Por Félix Cortés Camarillo
Como se pueda, según las medidas sanitarias, el mes próximo se hará entrega de los ya tan demeritados premios de la Academia de Ciencias y Artes Cinematográficas de los Estados Unidos a lo que esa institución considera lo mejor del cine, principalmente norteamericano.
Instituido más para provocar curiosidad que atrajera público a las taquillas que para premiar el esfuerzo y el talento de los creadores, la distinción ha sido manipulada principalmente por las necesidades de mercado o por los vaivenes de lo “políticamente correcto”.
De pronto la industria se dio cuenta de que no se premiaba a actores negros y se inventó a Sidney Poitier; cuando se percató de que no se reconocía la existencia de mujeres directoras, se comenzó a premiar a directoras. La importancia de los mercados emergentes llevó al surgimiento de Bollywood, la Cine Citá de la India que produce toneladas de cine al año, pero también a poner la atención hacia el cine de Corea y de México. O lo que siga.
Y los mexicanos entraron a la película de los Oscar, aunque algunos ya habían estado en roles secundarios, es decir técnicos de audio o imagen; ahora tocaba a los directores. Primero Alfonso Cuarón y enseguida Alejandro González Iñárritu y Guillermo del Toro, para integrar los tres caballeros del cine mexicano en Hollywood.

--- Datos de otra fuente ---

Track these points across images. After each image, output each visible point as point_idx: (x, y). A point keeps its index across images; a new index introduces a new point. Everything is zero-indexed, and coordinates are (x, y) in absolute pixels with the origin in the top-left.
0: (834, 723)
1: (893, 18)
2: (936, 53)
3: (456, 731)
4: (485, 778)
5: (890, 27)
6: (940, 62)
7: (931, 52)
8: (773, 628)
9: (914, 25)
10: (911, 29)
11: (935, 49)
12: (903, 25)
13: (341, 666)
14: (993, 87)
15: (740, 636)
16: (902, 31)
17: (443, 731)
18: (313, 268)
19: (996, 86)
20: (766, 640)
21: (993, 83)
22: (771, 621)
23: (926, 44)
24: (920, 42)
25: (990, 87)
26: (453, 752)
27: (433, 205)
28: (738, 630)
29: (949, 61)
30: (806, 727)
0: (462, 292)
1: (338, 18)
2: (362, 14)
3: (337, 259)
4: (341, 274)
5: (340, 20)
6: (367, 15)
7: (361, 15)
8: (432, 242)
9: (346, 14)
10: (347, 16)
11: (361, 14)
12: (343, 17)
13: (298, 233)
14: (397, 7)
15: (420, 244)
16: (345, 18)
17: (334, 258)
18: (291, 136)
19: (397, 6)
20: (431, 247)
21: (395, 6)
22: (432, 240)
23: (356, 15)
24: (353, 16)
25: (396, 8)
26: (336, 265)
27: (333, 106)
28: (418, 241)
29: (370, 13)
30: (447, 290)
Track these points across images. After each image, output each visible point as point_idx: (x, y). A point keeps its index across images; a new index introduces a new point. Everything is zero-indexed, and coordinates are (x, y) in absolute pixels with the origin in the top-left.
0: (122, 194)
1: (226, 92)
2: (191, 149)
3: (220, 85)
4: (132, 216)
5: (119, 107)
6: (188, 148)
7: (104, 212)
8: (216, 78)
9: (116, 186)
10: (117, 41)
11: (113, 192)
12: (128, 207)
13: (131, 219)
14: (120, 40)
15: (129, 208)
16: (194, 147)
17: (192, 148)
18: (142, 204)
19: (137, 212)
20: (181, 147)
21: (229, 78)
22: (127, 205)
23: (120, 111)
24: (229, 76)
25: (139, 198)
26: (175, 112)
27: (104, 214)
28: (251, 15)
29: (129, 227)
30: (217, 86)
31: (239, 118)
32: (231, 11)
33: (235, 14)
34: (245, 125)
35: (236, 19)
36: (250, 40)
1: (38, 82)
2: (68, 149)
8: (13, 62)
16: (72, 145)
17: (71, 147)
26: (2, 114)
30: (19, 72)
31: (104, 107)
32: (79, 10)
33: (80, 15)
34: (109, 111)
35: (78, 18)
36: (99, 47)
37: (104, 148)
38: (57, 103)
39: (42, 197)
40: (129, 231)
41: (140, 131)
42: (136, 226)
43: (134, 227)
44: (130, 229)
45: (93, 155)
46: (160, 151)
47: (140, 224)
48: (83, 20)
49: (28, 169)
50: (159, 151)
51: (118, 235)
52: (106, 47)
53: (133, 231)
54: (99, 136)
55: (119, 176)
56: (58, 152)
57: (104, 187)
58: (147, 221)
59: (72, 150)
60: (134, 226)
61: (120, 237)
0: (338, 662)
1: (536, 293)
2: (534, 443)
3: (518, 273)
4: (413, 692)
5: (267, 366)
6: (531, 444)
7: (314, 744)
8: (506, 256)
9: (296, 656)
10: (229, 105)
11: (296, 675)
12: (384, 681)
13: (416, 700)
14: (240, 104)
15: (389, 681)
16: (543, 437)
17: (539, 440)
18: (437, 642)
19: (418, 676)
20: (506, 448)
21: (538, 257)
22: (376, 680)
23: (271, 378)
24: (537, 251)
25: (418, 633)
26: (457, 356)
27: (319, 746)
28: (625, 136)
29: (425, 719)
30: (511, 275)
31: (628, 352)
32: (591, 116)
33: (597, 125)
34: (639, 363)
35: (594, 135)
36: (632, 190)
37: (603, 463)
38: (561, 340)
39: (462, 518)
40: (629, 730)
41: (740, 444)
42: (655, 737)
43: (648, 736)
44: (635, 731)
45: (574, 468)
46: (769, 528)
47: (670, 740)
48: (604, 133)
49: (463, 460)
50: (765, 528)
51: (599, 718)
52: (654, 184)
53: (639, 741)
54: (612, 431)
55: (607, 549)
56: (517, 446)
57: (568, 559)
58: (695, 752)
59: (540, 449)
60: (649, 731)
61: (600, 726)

Los tres son excepcionalmente talentosos. Del Toro es, sin embargo, el más intenso en la creación de mundos y personajes excesivos en su fantasía. Desde sus inicios, Del Toro ha sido un doctor Frankenstein empeñado en la creación del monstruo. De las más prodigiosas de sus creaturas destacan el anfibio humanizado de La forma del agua, y el tierno árbol animado de El laberinto del fauno. Pero los protagonistas de su callejón de las almas perdidas son también unos marginales, outsiders, como lo son otros seres en películas menos conocidas en las que Del Toro ha participado en la producción, dirección o como actor (El Santos vs. la Tetona Mendoza).
Como el original, este doctor Frankenstein no solamente está obsesionado con la creación de un ser vivo: subrepticiamente descubre la inhumanidad de los que son insiders, de los normales, de los humanos. De los que acuden en turbamulta para matar al monstruo o la extinción del ser del agua que se lleva a la tierna sordomuda a su submundo. Así descubre, en el reflejo de sus monstruos, la monstruosidad de los otros.
Sin duda Del Toro recibirá por lo menos un Oscar. Eso es irrelevante, y lo importante es tal vez que ese galardón sirva para que la gente que va al cine consuma sus palomitas de maíz y sus hot dogs viendo cine mexicano en lugar de siguiendo las descolgadas acrobáticas del hombre araña.
La próxima película de Guillermo del Toro es su versión de Pinocchio, el cuento de Carlo Collodi en una cinta animada. Del Toro no es ajeno a esa tecnología computacional: estuvo, por ejemplo, en El gato con botas. Este cuento infantil es sobre el muñeco de madera al que le crecía la nariz cada vez que mentía. Se antoja muy oportuno en esta cuarta simulación, que tantos Pinochos tiene, para deleitaremos con una hipérbole más.
PREGUNTA PARA LA MAÑANERA (porque no me dejan entrar sin tapabocas): Donovan Carrillo es un esforzado jovencito mexicano que patina como los grandes sobre el hielo en los juegos olímpicos de Beijín. Pasó a las finales de hoy miércoles por la noche y ya no importa si trae o no medalla: ya ganó. No ha merecido ni una mención, ni una llamada telefónica del presidente López; no se diga el apoyo económico de la CONADE que Ana Gabriela Guevara, sospechosa de corrupción, tiene encarcelada. Ya estamos acostumbrados a eso.